• **Estratto del documento**
Falciati almeno 7389 letti. Aumentano quelli per le degenze lunghe, diminuiscono quelli per le emergenze

La spending review si abbatte sugli ospedali: tagliati 7mila posti letto

La spending review si abbatte sugli ospedali italiani che perderanno in totale "almeno 7389 posti letto", soprattutto in Emilia Romagna, Lombardia e Lazio, che superano i nuovi standard sia per i letti per acuti (cioè tutti quelli che servono ai ricoveri ad esempio per gli interventi di emergenza o programmati) sia per quelli per le lungodegenze e la riabilitazione e da sole dovranno registrare in totale oltre 6mila posti in meno.

La riorganizzazione della rete ospedaliera, conseguenza dalla revisione della spesa pubblica, prevede infatti che ci siamo al massimo 3,7 posti letto ogni mille abitanti di cui almeno 0,7 riservati alle lungodegenze. Le Regioni che già rispettano questi standard potranno invece aumentare in caso il numero dei posti letto sia inferiore al tetto massimo.

• **Consegna**
Scrivi il seguito dell'articolo sui tagli ai posti letto negli ospedali, partendo dopo l'ultima frase riportata sopra.

• **Dati forniti**
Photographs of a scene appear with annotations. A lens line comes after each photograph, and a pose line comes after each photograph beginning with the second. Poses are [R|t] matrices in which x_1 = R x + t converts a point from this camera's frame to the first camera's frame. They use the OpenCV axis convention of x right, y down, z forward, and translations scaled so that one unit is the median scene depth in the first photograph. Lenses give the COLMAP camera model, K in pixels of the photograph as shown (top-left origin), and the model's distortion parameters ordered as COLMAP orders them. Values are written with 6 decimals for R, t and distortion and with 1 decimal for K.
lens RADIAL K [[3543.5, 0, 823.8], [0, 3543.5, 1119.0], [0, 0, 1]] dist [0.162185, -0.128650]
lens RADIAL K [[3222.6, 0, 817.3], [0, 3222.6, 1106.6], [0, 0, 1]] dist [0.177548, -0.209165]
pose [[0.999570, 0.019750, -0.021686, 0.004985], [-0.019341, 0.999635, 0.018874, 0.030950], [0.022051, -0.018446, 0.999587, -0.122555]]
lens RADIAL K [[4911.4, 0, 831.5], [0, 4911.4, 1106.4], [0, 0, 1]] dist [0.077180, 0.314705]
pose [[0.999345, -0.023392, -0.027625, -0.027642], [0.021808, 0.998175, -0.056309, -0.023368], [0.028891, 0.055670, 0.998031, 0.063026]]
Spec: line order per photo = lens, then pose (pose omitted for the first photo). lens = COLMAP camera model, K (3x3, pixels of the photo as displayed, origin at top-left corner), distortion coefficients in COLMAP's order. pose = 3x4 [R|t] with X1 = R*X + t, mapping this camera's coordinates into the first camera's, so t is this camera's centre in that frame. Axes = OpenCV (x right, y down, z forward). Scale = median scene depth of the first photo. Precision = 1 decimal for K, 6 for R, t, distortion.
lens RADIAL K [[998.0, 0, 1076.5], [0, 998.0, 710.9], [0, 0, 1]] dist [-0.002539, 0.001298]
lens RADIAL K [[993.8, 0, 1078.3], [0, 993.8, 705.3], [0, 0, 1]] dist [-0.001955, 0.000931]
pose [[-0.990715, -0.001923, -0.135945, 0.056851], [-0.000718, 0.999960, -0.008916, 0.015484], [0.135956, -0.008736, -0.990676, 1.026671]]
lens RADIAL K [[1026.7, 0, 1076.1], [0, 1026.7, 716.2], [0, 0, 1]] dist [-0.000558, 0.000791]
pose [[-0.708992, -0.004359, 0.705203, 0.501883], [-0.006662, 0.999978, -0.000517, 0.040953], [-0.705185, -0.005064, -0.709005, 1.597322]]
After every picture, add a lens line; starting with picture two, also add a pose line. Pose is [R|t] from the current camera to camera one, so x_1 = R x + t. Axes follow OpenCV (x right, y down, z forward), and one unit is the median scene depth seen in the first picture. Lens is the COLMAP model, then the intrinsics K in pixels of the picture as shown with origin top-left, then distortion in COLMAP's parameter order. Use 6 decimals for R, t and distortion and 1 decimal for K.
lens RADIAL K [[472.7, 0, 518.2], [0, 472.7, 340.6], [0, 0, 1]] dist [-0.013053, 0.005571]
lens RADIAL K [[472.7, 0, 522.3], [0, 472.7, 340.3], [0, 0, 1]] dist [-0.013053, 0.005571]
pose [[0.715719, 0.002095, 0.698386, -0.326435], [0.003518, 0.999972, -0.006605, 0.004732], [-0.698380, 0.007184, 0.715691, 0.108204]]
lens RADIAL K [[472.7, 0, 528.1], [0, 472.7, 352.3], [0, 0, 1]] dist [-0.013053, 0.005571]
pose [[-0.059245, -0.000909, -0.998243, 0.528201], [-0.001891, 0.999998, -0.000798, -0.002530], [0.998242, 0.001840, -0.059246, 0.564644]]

• **Risultato dell'esercizio**
Questo significa che in totale i letti dovranno passare dagli attuali 231.707 a 224.318. A subire la scure saranno soprattutto quelli per le emergenze, che oggi sono 3,23 ogni mille abitanti. Così ci sono Regioni come la Toscana che nel bilanciamento tra i due tipi di assistenza ospedaliera si ritroveranno a poter ampliare addirittura di oltre 1.400 i posti letto a disposizione, mentre Emilia Romagna, Lombardia e Lazio dovranno falciare circa 2mila posti a testa. Per molte Regioni, insomma, si tratterà di riconvertire posti letto che oggi sono dedicati ai ricoveri ordinari per dedicarli invece all’assistenza per le esigenze di pazienti come gli anziani, i malati cronici, o chi ha bisogno di una riabilitazione seguita dalla struttura ospedaliera.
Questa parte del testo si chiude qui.